Qui est responsable de la mise en conformité incendie d’un ERP ?

L’exploitant reste responsable de la sécurité des personnes accueillies et répond pénalement d’un défaut de conformité. En cas de bail commercial, le partage des obligations entre propriétaire et locataire figure dans les clauses du bail. Sans précision, c’est l’exploitant qui est tenu pour responsable devant la commission.

Le parcours type enchaîne cinq étapes : un audit de sécurité incendie pour dresser l’état des lieux, un plan d’actions chiffré, les travaux de mise en conformité, les vérifications par un organisme agréé, puis la visite de la commission de sécurité qui délivre l’avis d’exploitation.

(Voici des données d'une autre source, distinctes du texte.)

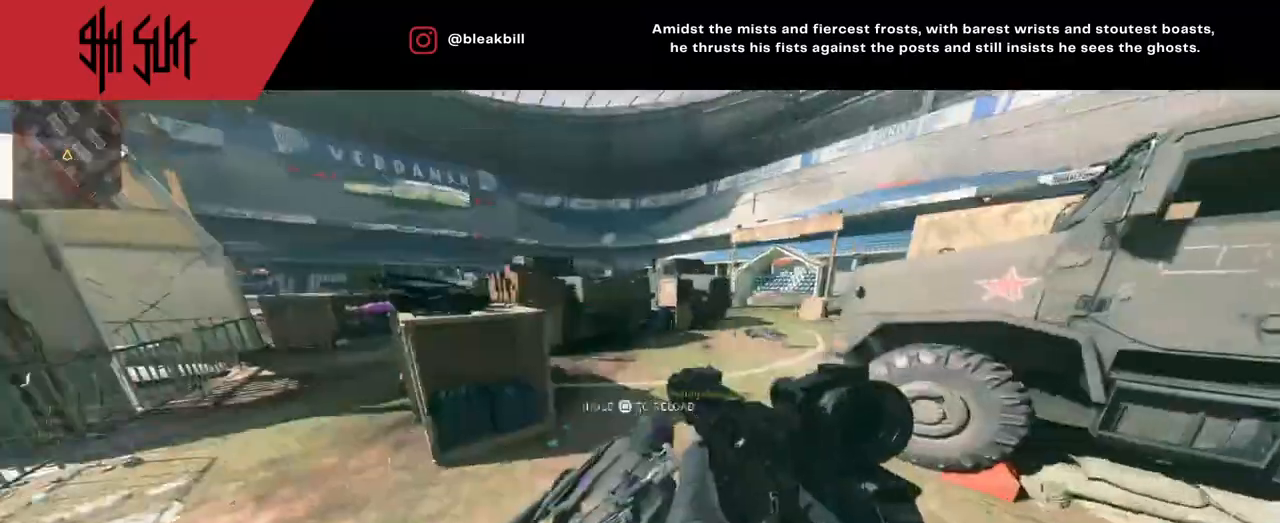
{"buttons": [], "left_stick": "up-right", "right_stick": "right", "events": [[33, "left_stick", "right"], [33, "right_stick", "down-left"], [67, "CIRCLE", "up"], [283, "R2", "down"], [300, "right_stick", "right"], [317, "left_stick", "up-right"], [383, "R2", "up"]]}
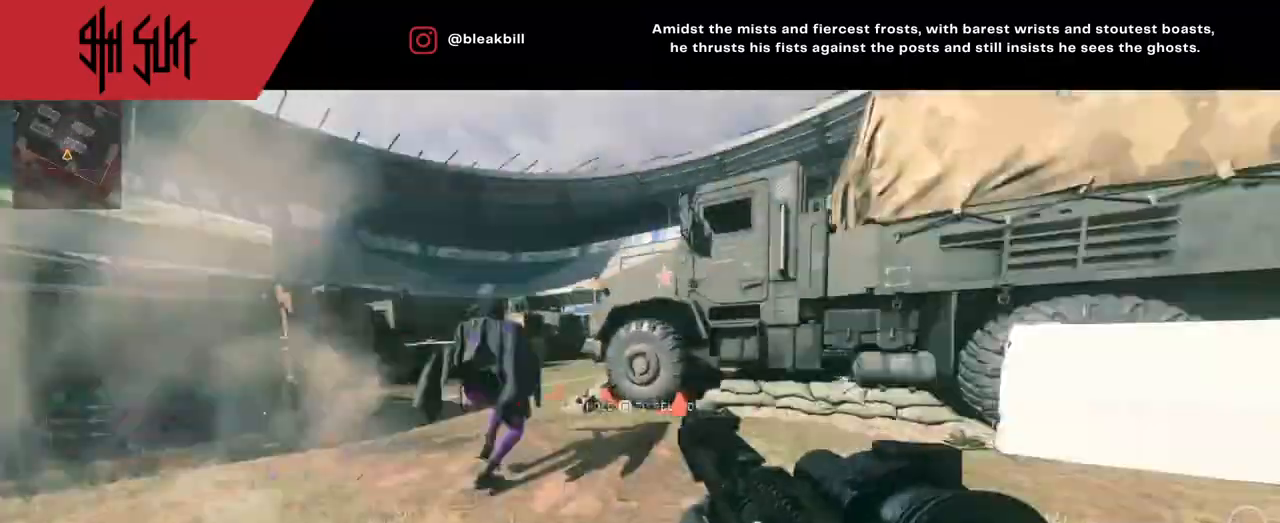
{"buttons": [], "left_stick": "up", "right_stick": "right", "events": [[150, "left_stick", "up"], [150, "right_stick", "center"], [500, "right_stick", "right"]]}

Selon le bâtiment, la mise en conformité touche la détection et l’alarme, le désenfumage, l’éclairage de sécurité, les portes coupe-feu, les extincteurs, les robinets d’incendie armés et les colonnes sèches. Chaque équipement doit être conforme aux normes en vigueur et entretenu.

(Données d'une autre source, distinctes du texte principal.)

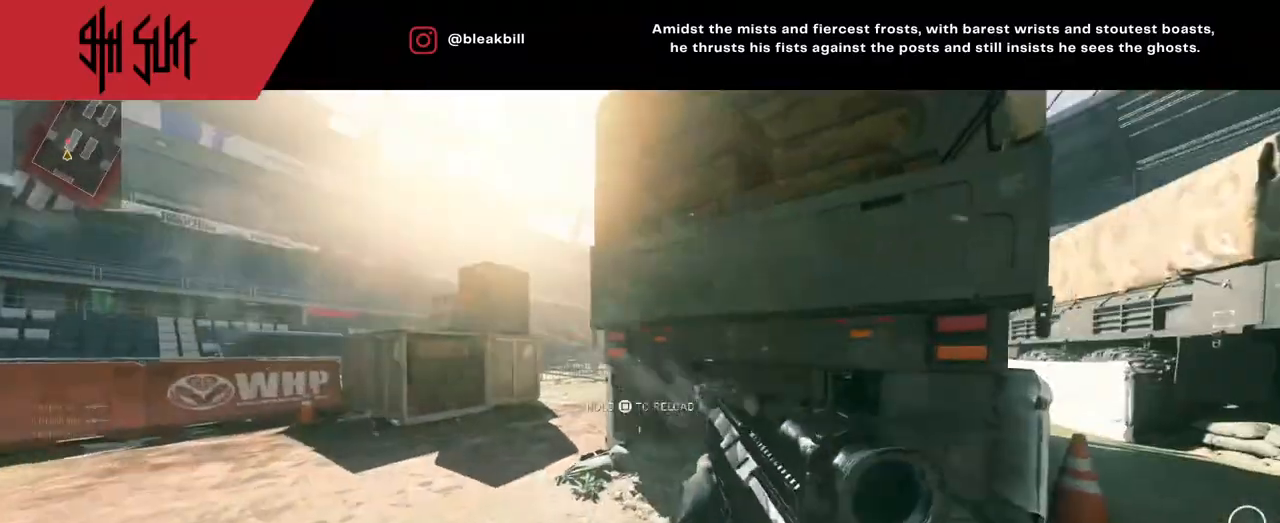
{"buttons": ["TRIANGLE"], "left_stick": "up", "right_stick": "left", "events": [[83, "left_stick", "up-left"], [317, "left_stick", "up"], [417, "right_stick", "left"], [483, "TRIANGLE", "down"]]}
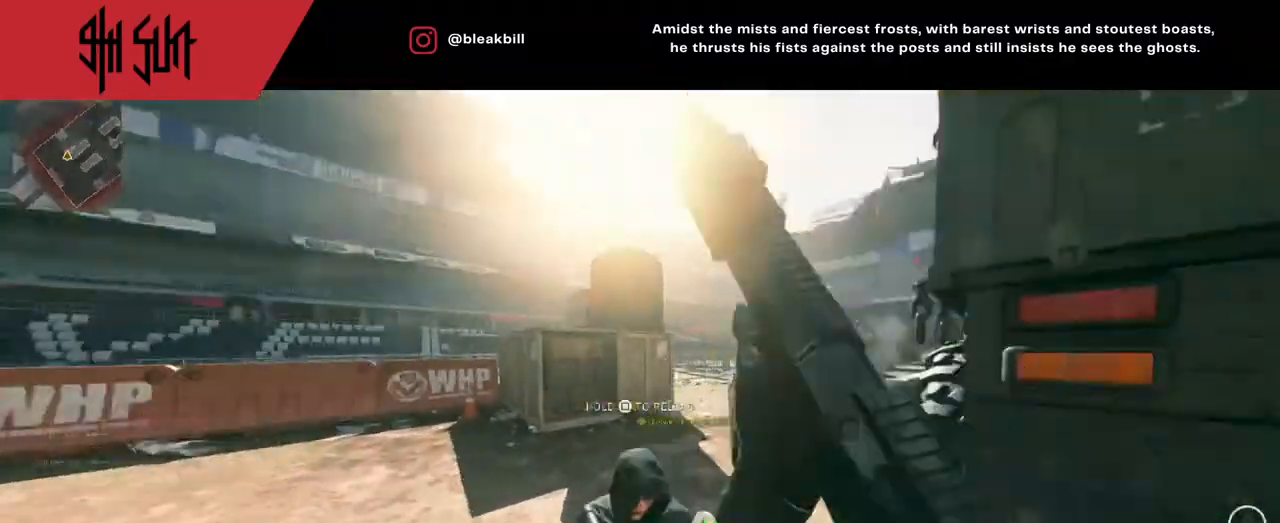
{"buttons": [], "left_stick": "down-right", "right_stick": "center", "events": [[33, "left_stick", "up-right"], [67, "TRIANGLE", "up"], [250, "left_stick", "right"], [383, "left_stick", "down-right"], [400, "TRIANGLE", "down"], [433, "CIRCLE", "down"], [433, "TRIANGLE", "up"], [433, "right_stick", "center"], [467, "CIRCLE", "up"]]}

Sur les lieux de travail de plus de 50 personnes, les exercices et essais périodiques ont lieu au moins tous les six mois. Leur date et leurs observations sont consignées dans le registre de sécurité, tenu à la disposition de l’inspection du travail.

Un avis défavorable impose des travaux correctifs dans le délai fixé par la commission. Tant que l’établissement n’est pas remis aux normes, le maire peut prononcer une fermeture administrative. Anticiper le diagnostic permet d’éviter d’en arriver là.